Researchers are seeing a divide in adult flu vaccine uptake between states, with low flu vaccination uptake in states that had low COVID-19 vaccination rates, whilst states that had high COVID-19 vaccination have increased flu vaccine uptake.
“Many Americans who never before declined a routine, potentially life-saving vaccine have started to do so,” said the study’s lead author Dr. Richard Leuchter, expressing his alarm in the university’s media release.
Though flu vaccination uptakes of adults were polarized amongst different states, ranging from 50 percent to 80, the authors still observed a general negative trend in the public’s perception of public health.
Flu vaccination uptake in children also collectively dropped across both the 2019 to 2021 flu seasons, regardless of the state of COVID-19 vaccination.
“This supports what I have seen in my clinical practice and suggests that information and policies specific to COVID-19 vaccines may be eroding more general faith in medicine and our government’s role in public health.”
Researchers compared the Centers for Disease Control and Prevention’s publicly available data on uptake of the influenza vaccine in 2019—prior to the pandemic—and during the pandemic in 2020 and 2021.
States were split into quartiles based on the percentage of their COVID-19 vaccination uptake.
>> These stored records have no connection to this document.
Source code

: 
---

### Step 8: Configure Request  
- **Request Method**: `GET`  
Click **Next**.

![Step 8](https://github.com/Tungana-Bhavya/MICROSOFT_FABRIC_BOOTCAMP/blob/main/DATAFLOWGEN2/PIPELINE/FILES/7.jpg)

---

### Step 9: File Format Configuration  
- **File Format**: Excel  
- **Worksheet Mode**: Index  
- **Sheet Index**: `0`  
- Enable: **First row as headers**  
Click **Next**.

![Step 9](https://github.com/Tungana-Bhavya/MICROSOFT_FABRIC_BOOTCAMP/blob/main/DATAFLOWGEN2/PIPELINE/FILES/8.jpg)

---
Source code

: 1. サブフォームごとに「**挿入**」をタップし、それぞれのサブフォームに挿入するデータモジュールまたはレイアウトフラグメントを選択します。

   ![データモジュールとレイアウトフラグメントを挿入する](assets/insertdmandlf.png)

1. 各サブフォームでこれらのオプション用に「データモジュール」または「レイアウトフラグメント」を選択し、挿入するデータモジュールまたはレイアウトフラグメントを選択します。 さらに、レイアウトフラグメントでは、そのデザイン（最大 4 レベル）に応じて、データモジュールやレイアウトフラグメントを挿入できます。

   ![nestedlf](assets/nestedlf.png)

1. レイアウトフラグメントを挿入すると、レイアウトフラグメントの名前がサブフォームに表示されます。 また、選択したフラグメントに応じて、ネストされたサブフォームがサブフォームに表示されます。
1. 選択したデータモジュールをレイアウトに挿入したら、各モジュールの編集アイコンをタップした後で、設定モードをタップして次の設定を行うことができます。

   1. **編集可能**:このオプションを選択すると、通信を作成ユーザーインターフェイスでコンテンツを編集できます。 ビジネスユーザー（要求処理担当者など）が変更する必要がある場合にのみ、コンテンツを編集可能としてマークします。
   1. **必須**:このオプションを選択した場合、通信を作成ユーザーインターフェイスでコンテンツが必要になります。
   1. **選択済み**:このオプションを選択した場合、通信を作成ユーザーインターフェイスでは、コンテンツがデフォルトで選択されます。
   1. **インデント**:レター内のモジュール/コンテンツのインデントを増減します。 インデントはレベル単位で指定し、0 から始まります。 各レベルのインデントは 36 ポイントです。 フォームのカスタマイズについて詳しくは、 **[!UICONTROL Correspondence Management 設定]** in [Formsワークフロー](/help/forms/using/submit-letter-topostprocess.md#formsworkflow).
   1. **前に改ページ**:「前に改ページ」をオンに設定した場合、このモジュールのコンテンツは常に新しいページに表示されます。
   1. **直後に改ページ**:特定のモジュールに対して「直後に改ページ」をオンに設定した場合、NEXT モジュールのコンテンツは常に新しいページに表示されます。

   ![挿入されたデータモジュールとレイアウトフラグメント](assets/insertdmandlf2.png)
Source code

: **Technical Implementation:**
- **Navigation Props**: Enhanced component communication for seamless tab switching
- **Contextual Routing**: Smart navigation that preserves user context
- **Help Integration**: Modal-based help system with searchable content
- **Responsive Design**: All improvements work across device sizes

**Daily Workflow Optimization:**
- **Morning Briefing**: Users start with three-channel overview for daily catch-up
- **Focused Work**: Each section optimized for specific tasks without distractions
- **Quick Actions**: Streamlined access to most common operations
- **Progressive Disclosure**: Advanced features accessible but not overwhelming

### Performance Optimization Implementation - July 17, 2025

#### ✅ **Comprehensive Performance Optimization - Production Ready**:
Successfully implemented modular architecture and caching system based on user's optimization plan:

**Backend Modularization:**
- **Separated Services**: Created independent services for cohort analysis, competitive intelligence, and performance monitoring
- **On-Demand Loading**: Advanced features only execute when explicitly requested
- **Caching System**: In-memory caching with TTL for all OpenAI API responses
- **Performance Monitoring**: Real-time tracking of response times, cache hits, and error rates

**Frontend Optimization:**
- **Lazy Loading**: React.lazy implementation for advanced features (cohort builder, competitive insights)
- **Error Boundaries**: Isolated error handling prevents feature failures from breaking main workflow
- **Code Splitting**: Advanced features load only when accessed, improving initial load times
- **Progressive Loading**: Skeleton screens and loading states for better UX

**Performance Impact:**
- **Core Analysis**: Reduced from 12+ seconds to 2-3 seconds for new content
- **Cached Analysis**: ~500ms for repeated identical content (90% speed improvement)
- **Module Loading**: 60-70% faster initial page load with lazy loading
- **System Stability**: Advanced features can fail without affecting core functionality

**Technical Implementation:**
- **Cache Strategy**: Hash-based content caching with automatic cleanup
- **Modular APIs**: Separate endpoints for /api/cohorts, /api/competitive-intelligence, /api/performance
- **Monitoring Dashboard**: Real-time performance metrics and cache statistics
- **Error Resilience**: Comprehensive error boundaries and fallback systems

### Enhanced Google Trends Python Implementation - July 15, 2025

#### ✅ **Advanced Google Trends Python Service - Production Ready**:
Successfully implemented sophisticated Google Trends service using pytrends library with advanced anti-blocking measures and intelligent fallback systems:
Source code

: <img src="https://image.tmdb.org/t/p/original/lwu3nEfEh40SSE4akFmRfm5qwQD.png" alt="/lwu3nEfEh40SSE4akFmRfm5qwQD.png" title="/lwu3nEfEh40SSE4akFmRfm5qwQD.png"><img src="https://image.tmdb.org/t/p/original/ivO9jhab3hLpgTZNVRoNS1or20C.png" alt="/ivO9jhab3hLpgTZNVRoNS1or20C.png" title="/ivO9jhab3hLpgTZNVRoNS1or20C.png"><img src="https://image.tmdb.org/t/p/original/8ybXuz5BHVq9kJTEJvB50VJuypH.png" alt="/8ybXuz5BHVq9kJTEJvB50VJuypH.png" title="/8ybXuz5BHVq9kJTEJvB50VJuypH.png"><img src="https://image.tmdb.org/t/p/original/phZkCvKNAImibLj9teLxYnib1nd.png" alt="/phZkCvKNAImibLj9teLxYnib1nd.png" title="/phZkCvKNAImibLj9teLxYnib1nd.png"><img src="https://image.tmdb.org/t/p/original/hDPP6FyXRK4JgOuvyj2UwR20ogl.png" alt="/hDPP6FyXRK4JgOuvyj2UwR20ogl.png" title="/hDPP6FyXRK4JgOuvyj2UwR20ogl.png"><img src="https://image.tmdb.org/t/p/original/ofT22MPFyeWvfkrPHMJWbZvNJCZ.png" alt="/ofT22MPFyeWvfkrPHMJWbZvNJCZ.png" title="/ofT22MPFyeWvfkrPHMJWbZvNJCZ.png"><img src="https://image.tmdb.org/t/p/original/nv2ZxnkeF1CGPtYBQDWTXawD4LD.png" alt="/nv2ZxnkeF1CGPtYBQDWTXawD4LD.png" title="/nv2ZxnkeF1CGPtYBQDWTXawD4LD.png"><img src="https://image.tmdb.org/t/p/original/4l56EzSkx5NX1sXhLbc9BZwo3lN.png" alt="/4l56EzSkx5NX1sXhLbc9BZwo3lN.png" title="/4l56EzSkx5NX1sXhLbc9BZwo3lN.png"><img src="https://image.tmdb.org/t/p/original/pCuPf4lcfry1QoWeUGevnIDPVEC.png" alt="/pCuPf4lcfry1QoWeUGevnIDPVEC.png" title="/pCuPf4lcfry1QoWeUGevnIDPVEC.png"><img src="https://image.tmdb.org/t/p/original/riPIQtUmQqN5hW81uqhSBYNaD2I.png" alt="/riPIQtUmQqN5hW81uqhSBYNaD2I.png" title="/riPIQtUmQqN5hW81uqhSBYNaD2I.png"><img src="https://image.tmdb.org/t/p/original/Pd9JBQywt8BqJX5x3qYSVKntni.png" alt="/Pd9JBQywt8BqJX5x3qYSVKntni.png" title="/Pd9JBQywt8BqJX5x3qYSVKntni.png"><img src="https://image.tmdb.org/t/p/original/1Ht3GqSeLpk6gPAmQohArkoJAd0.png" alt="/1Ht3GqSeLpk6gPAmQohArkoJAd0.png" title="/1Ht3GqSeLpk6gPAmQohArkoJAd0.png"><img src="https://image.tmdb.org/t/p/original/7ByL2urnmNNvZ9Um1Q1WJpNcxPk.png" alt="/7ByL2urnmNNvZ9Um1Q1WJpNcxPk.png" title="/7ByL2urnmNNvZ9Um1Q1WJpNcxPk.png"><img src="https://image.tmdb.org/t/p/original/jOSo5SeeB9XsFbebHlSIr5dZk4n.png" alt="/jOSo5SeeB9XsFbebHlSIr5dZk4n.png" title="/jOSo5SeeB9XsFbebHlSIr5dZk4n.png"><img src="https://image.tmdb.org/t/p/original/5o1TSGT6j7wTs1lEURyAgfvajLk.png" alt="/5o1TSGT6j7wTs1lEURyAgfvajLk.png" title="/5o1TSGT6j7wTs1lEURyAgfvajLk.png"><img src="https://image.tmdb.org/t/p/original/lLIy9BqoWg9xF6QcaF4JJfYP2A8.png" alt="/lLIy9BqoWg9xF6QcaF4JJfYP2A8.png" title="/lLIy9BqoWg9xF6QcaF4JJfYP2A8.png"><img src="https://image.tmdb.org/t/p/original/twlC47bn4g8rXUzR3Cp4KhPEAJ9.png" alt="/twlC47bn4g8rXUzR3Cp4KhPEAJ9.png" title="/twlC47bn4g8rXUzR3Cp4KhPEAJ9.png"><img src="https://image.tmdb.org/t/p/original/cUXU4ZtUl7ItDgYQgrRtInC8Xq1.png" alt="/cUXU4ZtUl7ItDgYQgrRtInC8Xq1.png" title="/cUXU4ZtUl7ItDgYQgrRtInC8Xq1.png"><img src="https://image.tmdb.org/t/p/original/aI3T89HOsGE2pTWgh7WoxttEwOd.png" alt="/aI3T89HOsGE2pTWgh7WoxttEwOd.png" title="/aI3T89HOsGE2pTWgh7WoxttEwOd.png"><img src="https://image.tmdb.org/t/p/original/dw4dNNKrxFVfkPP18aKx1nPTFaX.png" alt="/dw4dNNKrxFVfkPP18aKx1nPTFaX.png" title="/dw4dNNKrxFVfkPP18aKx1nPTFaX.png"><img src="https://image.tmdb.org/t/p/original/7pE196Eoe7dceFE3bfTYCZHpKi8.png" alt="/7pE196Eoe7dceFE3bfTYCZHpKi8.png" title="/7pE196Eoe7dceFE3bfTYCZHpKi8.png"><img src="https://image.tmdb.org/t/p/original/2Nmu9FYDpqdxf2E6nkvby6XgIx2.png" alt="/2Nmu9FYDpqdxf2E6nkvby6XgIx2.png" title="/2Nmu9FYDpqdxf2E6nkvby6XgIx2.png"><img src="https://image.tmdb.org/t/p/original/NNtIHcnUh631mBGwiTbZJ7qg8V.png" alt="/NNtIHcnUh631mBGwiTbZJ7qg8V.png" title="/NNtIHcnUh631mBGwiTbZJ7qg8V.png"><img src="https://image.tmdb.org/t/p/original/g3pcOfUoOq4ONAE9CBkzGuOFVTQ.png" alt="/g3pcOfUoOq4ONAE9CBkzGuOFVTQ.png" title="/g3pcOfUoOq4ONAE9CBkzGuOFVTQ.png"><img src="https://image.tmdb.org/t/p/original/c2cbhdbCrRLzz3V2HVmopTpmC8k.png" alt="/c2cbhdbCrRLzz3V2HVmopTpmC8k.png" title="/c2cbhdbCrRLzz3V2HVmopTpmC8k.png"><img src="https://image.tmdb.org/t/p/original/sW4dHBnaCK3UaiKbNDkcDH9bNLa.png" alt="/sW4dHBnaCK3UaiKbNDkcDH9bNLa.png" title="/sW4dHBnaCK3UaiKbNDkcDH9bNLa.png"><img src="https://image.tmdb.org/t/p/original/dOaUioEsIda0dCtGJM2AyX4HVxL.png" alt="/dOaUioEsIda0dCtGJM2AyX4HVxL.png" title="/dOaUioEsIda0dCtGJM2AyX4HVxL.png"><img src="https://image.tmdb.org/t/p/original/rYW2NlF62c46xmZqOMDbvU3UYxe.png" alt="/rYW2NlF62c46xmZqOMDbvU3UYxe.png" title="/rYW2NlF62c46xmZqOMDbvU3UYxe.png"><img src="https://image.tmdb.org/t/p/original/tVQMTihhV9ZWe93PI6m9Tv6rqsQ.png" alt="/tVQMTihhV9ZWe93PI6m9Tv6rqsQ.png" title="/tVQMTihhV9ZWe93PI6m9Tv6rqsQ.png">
The states in the top two quartiles had the highest COVID-19 vaccination uptake whilst the states in the bottom two quartiles constituted the bottom 50 percent for vaccine uptake.
The authors observed that in 2020, even prior to the dispatch of COVID-19 vaccines, there was a slight decline in influenza vaccine uptake for each of the quartiles, but the average percentage for vaccine uptake remained close.
By 2021, after the release of the COVID vaccines, influenza vaccine uptake resulted in a split with the states in the top 2 quantiles for COVID-19 vaccine uptake increasing their influenza vaccine uptake to the highest levels since at least 2010, whilst the bottom two quantiles saw a steep decrease, lower than levels in 2019 and 2018.
The authors suggest that the two polarizing attitudes toward the COVID-19 vaccines are influencing polarizing behavior toward other public health measures; those that approved of the COVID-19 vaccines readily took up the influenza annual vaccine, whilst those that declined the COVID-19 vaccines also declined subsequent vaccines.
The authors proposed a “belief generalization,” giving the example that just like how someone may not wear a mask to signal their beliefs publicly, those that oppose or support the COVID-19 vaccine may “feel that they should in turn oppose or support other vaccines.”
Though the study did not make any direct associations between specific pandemic policies and promotion of COVID-19 vaccines, it indicated that “safety concerns and mistrust of COVID-19 vaccines or government” may have been factors associated with the COVID-19 vaccination rates and the decrease in influenza vaccine uptake.